The complete polynomial regression with elastic net regularization formula with weights is:

\min_{\bm{\beta}} \sum_i w_i (\bf{X}_i \bm{\beta} - y_i)^2 + \lambda_2 \left\lVert \bm{\beta} \right\rVert_2^2 + \lambda_1 \left\lVert \bm{\beta} \right\rVert_1

Experiment Design

For our tests on univariate smooth, we use:

We have three hyperparameters to optimize:

  • degree: max polynomial degree during feature expansion
  • alpha: equivalent to \lambda_1 + 2 \lambda_2
  • l1_ratio: equivalent to \lambda_1 / (\lambda_1 + 2 \lambda_2)

The hyperparameter search space is:

  • degree: integer drawn uniformly from [1, 10]
  • alpha: real value drawn from log-uniform distribution with base 10 from [1e-6, 1e-1]
  • l1_ratio: real value drawn uniformly from [0, 1]

We run the hyperparameter optimization routine with 50 calls to an objective function, which itself uses 3-fold cross-validation. We run the hyperparameter optimization routine 25 times on new synthetic datasets, for each of the following dataset sizes growing by powers of 2:

2**13       8,192
2**14      16,384
2**15      32,768
2**16      65,536
2**17     131,072
2**18     262,144
2**19     524,288
2**20   1,048,576
2**21   2,097,152
2**22   4,194,304
2**23   8,388,608

So, we run a lot of regressions to evaluate this machine learning method: 3 \times 50 \times (25 + 1) \times 11 = 42900.

Results

So, it looks like you really need several million samples in the training data to get a good fit. Here is an example fit from the largest dataset size:

To get this plot, the parameters and values are:

samples = 8388608
degree = 10
alpha = 1.05e-06
l1_ratio = 0.191
loss = 8.13e-05
coeff for power 0 = -2.31e-05
coeff for power 1 = 0.00748
coeff for power 2 = -0.00373
coeff for power 3 = 0.00108
coeff for power 4 = 0.00228
coeff for power 5 = -0.00334
coeff for power 6 = 0.00144
coeff for power 7 = -0
coeff for power 8 = 0
coeff for power 9 = 0.00011
coeff for power 10 = -0.00132

Concerns

Those fit coefficients are similar in magnitude. That is probably due to the use of L2-norm regularization which really penalizes large coefficients.

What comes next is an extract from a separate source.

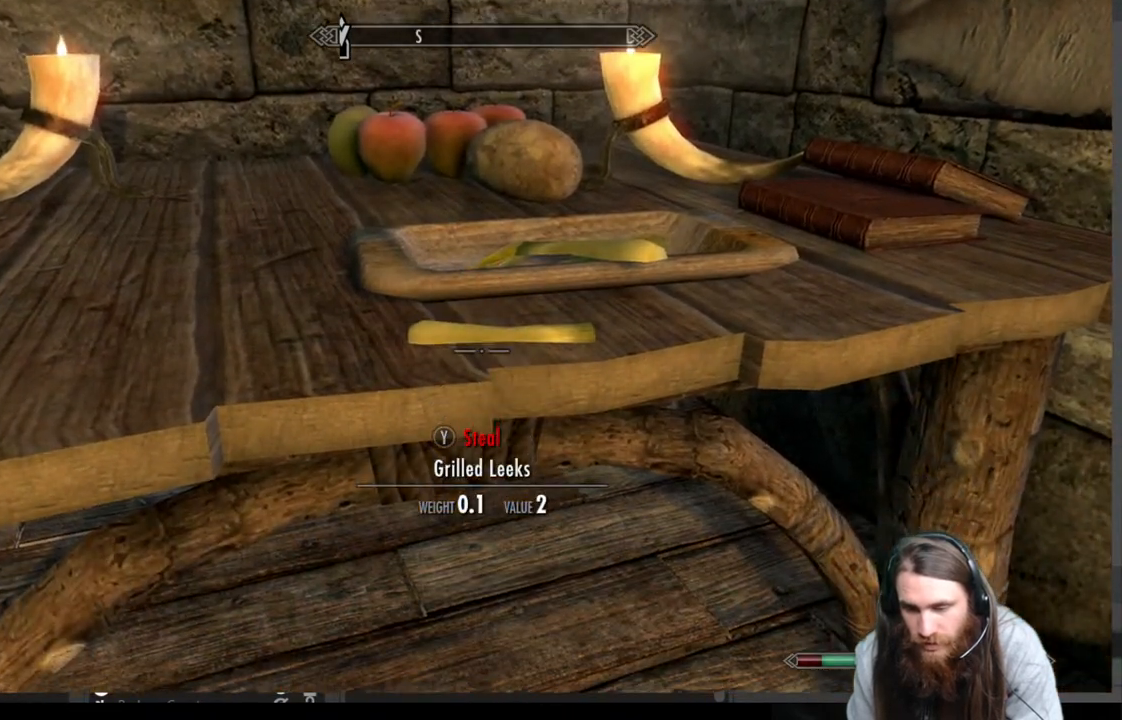
{"buttons": ["B"], "left_stick": "center", "right_stick": "center", "events": [[167, "Y", "down"], [267, "Y", "up"], [450, "B", "down"]]}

The analytical solution for ridge regression is:

\bm{\beta} = (\bf{X}^T \bf{X} + \lambda \bf{I})^{-1} \bf{X}^T \bf{y}

where \bf{I} is the identity matrix. It is called “ridge” regression because of the shape along the diagonal of \bf{I}. We are adding positive elements to the diagonal of the Gram matrix, decreasing its condition number. Our concern is that we’re adding a constant value to the diagonal. It might make more sense to proportionally scale the elements of the diagonal. Our design matrix \bf{X} has extremely small values in the high-degree columns. If the high-degree columns were as important as the low-degree columns, then they would need large coefficients to compensate. And those aren’t easy to get with ridge regression.

Standardization

The easiest way to solve our problem is to standardize the design matrix after expanding the features. For that we use sklearn.preprocessing.StandardScaler. to subtract the mean and divide by the standard deviation of each column (except the first column of ones). Now the Gram matrix should have the same value along the diagonal, and the L2-norm penalty will be applied equally to each polynomial feature.

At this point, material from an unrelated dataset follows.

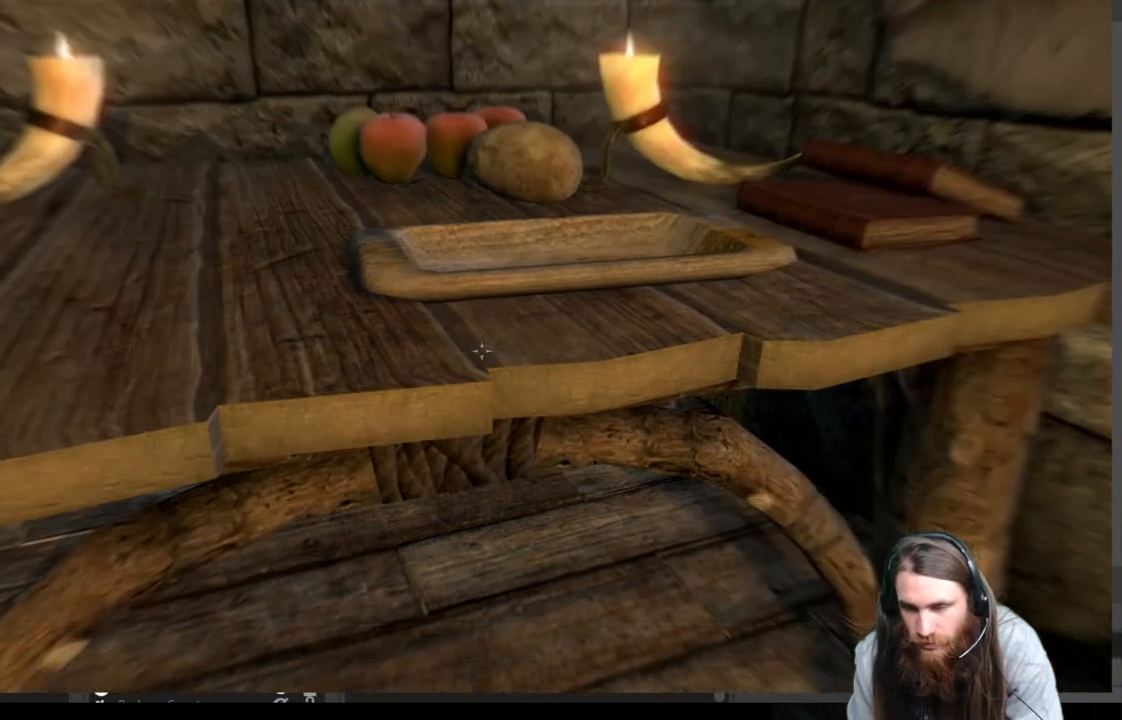
{"buttons": ["A"], "left_stick": "center", "right_stick": "center", "events": [[50, "B", "up"], [50, "DPAD_RIGHT", "down"], [200, "DPAD_RIGHT", "up"], [417, "A", "down"]]}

Results with Standardized Features

It isn’t clear that standardization made it any better. It penalizes high-degree features less, which hurts for small datasets and helps a little for the largest datasets. Here is a plot of the mean losses from both boxplots:

Here is an example standardized fit from the largest dataset size, showing a little tighter fit at the extremities:

Conclusion

It wouldn’t normally seem like a good idea to use a 10-degree polynomial to fit noisy data. But with enough data and regularization it actually turned out quite well. There are more directions we would like to take with this model, but that will have to wait. We are more anxious to explore other regression methods.